##### MATERIAL FOR THE TASK
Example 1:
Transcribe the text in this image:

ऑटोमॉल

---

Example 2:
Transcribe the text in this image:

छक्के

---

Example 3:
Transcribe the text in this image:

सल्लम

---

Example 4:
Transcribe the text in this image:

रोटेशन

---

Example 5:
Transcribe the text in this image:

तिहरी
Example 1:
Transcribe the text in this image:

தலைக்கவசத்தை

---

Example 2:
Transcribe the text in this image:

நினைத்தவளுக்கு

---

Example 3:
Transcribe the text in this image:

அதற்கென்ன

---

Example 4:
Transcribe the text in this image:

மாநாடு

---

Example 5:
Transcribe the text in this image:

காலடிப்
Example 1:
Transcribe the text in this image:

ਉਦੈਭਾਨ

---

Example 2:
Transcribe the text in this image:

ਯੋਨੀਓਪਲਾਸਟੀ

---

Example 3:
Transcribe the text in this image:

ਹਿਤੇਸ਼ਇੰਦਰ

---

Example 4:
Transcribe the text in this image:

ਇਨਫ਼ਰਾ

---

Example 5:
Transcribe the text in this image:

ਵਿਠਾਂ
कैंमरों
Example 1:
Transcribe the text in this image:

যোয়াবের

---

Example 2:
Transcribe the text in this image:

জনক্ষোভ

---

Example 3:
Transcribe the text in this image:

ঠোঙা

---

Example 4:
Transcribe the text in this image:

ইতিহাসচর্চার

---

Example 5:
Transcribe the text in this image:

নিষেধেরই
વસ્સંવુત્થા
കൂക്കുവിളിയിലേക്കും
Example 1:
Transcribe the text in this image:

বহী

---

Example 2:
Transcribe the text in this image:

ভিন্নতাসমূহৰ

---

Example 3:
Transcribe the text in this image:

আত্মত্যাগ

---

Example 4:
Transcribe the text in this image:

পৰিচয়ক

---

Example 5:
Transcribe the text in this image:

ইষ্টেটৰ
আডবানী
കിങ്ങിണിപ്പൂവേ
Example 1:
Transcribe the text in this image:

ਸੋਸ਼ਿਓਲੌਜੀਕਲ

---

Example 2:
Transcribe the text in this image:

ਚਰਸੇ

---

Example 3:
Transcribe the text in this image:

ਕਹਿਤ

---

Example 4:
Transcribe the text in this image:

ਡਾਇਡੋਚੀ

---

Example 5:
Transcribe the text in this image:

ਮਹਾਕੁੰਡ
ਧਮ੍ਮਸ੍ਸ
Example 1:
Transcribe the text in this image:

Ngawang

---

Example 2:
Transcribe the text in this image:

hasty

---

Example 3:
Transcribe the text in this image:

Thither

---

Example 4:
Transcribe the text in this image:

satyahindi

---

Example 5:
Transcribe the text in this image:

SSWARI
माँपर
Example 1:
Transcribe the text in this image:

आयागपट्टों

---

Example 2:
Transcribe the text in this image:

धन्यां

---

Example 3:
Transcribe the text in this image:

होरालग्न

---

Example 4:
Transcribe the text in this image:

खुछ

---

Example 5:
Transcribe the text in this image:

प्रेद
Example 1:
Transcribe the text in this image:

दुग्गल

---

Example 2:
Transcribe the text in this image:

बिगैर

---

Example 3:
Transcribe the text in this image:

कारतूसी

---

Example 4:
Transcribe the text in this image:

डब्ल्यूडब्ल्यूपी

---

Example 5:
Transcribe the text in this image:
##########
**WHAT YOU ARE ASKED TO DO**
Would you please give all of the records again exactly as they stand?

**EXERCISE OUTPUT**
Example 1:
Transcribe the text in this image:

ऑटोमॉल

---

Example 2:
Transcribe the text in this image:

छक्के

---

Example 3:
Transcribe the text in this image:

सल्लम

---

Example 4:
Transcribe the text in this image:

रोटेशन

---

Example 5:
Transcribe the text in this image:

तिहरी
Example 1:
Transcribe the text in this image:

தலைக்கவசத்தை

---

Example 2:
Transcribe the text in this image:

நினைத்தவளுக்கு

---

Example 3:
Transcribe the text in this image:

அதற்கென்ன

---

Example 4:
Transcribe the text in this image:

மாநாடு

---

Example 5:
Transcribe the text in this image:

காலடிப்
Example 1:
Transcribe the text in this image:

ਉਦੈਭਾਨ

---

Example 2:
Transcribe the text in this image:

ਯੋਨੀਓਪਲਾਸਟੀ

---

Example 3:
Transcribe the text in this image:

ਹਿਤੇਸ਼ਇੰਦਰ

---

Example 4:
Transcribe the text in this image:

ਇਨਫ਼ਰਾ

---

Example 5:
Transcribe the text in this image:

ਵਿਠਾਂ
कैंमरों
Example 1:
Transcribe the text in this image:

যোয়াবের

---

Example 2:
Transcribe the text in this image:

জনক্ষোভ

---

Example 3:
Transcribe the text in this image:

ঠোঙা

---

Example 4:
Transcribe the text in this image:

ইতিহাসচর্চার

---

Example 5:
Transcribe the text in this image:

নিষেধেরই
વસ્સંવુત્થા
കൂക്കുവിളിയിലേക്കും
Example 1:
Transcribe the text in this image:

বহী

---

Example 2:
Transcribe the text in this image:

ভিন্নতাসমূহৰ

---

Example 3:
Transcribe the text in this image:

আত্মত্যাগ

---

Example 4:
Transcribe the text in this image:

পৰিচয়ক

---

Example 5:
Transcribe the text in this image:

ইষ্টেটৰ
আডবানী
കിങ്ങിണിപ്പൂവേ
Example 1:
Transcribe the text in this image:

ਸੋਸ਼ਿਓਲੌਜੀਕਲ

---

Example 2:
Transcribe the text in this image:

ਚਰਸੇ

---

Example 3:
Transcribe the text in this image:

ਕਹਿਤ

---

Example 4:
Transcribe the text in this image:

ਡਾਇਡੋਚੀ

---

Example 5:
Transcribe the text in this image:

ਮਹਾਕੁੰਡ
ਧਮ੍ਮਸ੍ਸ
Example 1:
Transcribe the text in this image:

Ngawang

---

Example 2:
Transcribe the text in this image:

hasty

---

Example 3:
Transcribe the text in this image:

Thither

---

Example 4:
Transcribe the text in this image:

satyahindi

---

Example 5:
Transcribe the text in this image:

SSWARI
माँपर
Example 1:
Transcribe the text in this image:

आयागपट्टों

---

Example 2:
Transcribe the text in this image:

धन्यां

---

Example 3:
Transcribe the text in this image:

होरालग्न

---

Example 4:
Transcribe the text in this image:

खुछ

---

Example 5:
Transcribe the text in this image:

प्रेद
Example 1:
Transcribe the text in this image:

दुग्गल

---

Example 2:
Transcribe the text in this image:

बिगैर

---

Example 3:
Transcribe the text in this image:

कारतूसी

---

Example 4:
Transcribe the text in this image:

डब्ल्यूडब्ल्यूपी

---

Example 5:
Transcribe the text in this image:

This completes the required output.